- [What needs to be done]
Return the lines below character for character, leaving out the pictures.

- [Data section]
··········

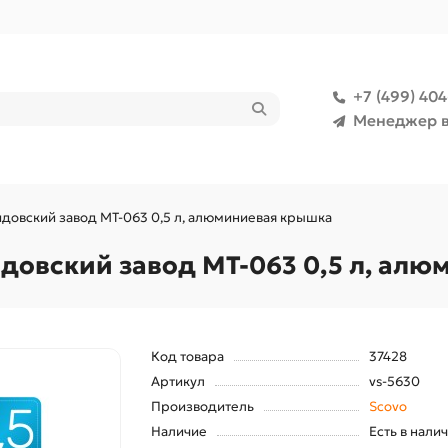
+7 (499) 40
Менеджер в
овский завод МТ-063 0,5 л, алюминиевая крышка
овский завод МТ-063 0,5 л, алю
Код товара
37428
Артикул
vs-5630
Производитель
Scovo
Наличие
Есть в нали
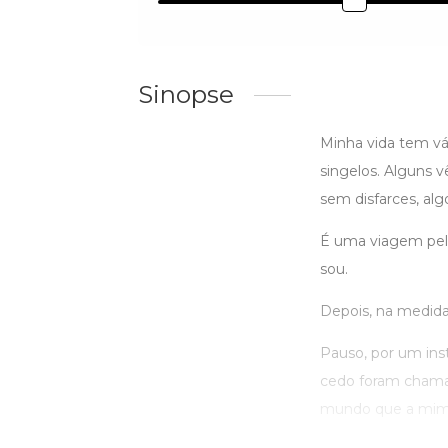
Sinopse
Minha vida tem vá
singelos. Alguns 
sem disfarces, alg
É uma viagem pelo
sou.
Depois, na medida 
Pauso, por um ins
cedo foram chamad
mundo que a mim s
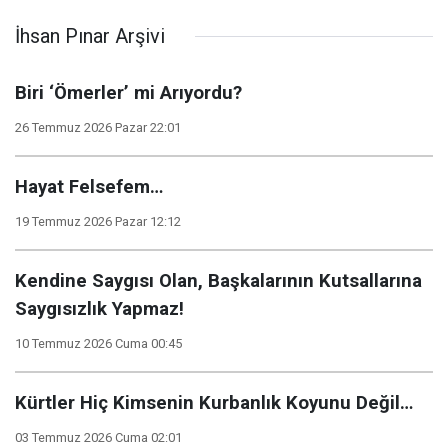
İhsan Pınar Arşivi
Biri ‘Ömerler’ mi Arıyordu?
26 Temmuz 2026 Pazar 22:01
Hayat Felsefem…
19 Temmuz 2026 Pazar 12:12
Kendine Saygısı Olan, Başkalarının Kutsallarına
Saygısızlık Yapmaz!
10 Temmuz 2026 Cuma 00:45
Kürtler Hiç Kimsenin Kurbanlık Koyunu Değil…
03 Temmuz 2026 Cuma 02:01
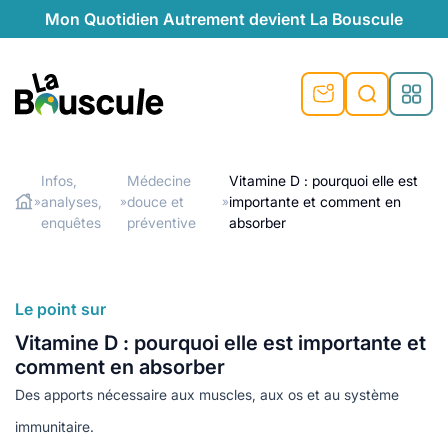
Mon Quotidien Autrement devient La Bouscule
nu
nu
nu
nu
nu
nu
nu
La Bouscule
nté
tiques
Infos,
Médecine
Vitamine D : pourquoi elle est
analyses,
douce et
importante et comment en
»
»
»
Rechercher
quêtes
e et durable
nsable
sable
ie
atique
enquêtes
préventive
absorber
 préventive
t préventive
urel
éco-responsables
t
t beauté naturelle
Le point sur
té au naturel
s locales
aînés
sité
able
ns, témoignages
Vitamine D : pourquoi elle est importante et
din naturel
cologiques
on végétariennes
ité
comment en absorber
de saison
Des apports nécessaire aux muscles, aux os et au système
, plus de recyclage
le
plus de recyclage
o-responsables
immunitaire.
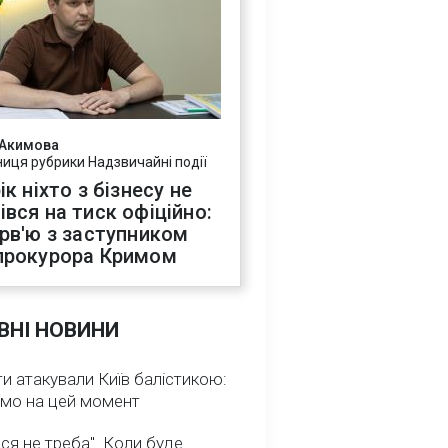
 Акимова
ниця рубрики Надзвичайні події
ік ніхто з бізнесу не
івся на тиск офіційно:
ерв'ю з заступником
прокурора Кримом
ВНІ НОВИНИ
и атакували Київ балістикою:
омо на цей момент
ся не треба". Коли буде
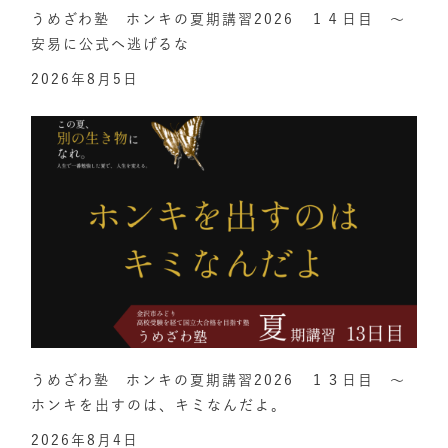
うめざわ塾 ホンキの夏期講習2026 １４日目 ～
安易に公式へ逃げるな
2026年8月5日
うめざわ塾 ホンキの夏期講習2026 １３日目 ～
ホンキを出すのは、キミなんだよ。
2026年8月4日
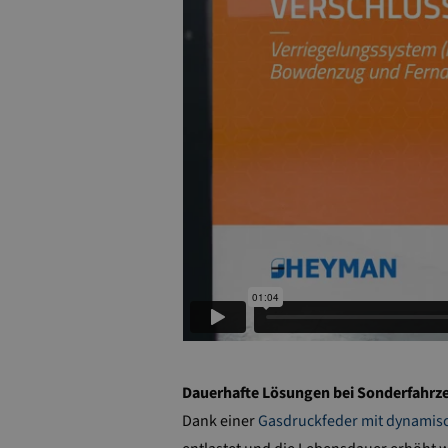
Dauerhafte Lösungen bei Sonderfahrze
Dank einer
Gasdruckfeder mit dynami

··········

- [Response for this exercise]
+7 (499) 40
Менеджер в
овский завод МТ-063 0,5 л, алюминиевая крышка
овский завод МТ-063 0,5 л, алю
Код товара
37428
Артикул
vs-5630
Производитель
Scovo
Наличие
Есть в нали
Sinopse
Minha vida tem vá
singelos. Alguns 
sem disfarces, alg
É uma viagem pelo
sou.
Depois, na medida 
Pauso, por um ins
cedo foram chamad
mundo que a mim s
İhsan Pınar Arşivi
Biri ‘Ömerler’ mi Arıyordu?
26 Temmuz 2026 Pazar 22:01
Hayat Felsefem…
19 Temmuz 2026 Pazar 12:12
Kendine Saygısı Olan, Başkalarının Kutsallarına
Saygısızlık Yapmaz!
10 Temmuz 2026 Cuma 00:45
Kürtler Hiç Kimsenin Kurbanlık Koyunu Değil…
03 Temmuz 2026 Cuma 02:01
Mon Quotidien Autrement devient La Bouscule
nu
nu
nu
nu
nu
nu
nu
La Bouscule
nté
tiques
Infos,
Médecine
Vitamine D : pourquoi elle est
analyses,
douce et
importante et comment en
»
»
»
Rechercher
quêtes
e et durable
nsable
sable
ie
atique
enquêtes
préventive
absorber
 préventive
t préventive
urel
éco-responsables
t
t beauté naturelle
Le point sur
té au naturel
s locales
aînés
sité
able
ns, témoignages
Vitamine D : pourquoi elle est importante et
din naturel
cologiques
on végétariennes
ité
comment en absorber
de saison
Des apports nécessaire aux muscles, aux os et au système
, plus de recyclage
le
plus de recyclage
o-responsables
immunitaire.
 Акимова
ниця рубрики Надзвичайні події
ік ніхто з бізнесу не
івся на тиск офіційно:
ерв'ю з заступником
прокурора Кримом
ВНІ НОВИНИ
и атакували Київ балістикою:
омо на цей момент
ся не треба". Коли буде
うめざわ塾 ホンキの夏期講習2026 １４日目 ～
安易に公式へ逃げるな
2026年8月5日
うめざわ塾 ホンキの夏期講習2026 １３日目 ～
ホンキを出すのは、キミなんだよ。
2026年8月4日
Dauerhafte Lösungen bei Sonderfahrze
Dank einer
Gasdruckfeder mit dynami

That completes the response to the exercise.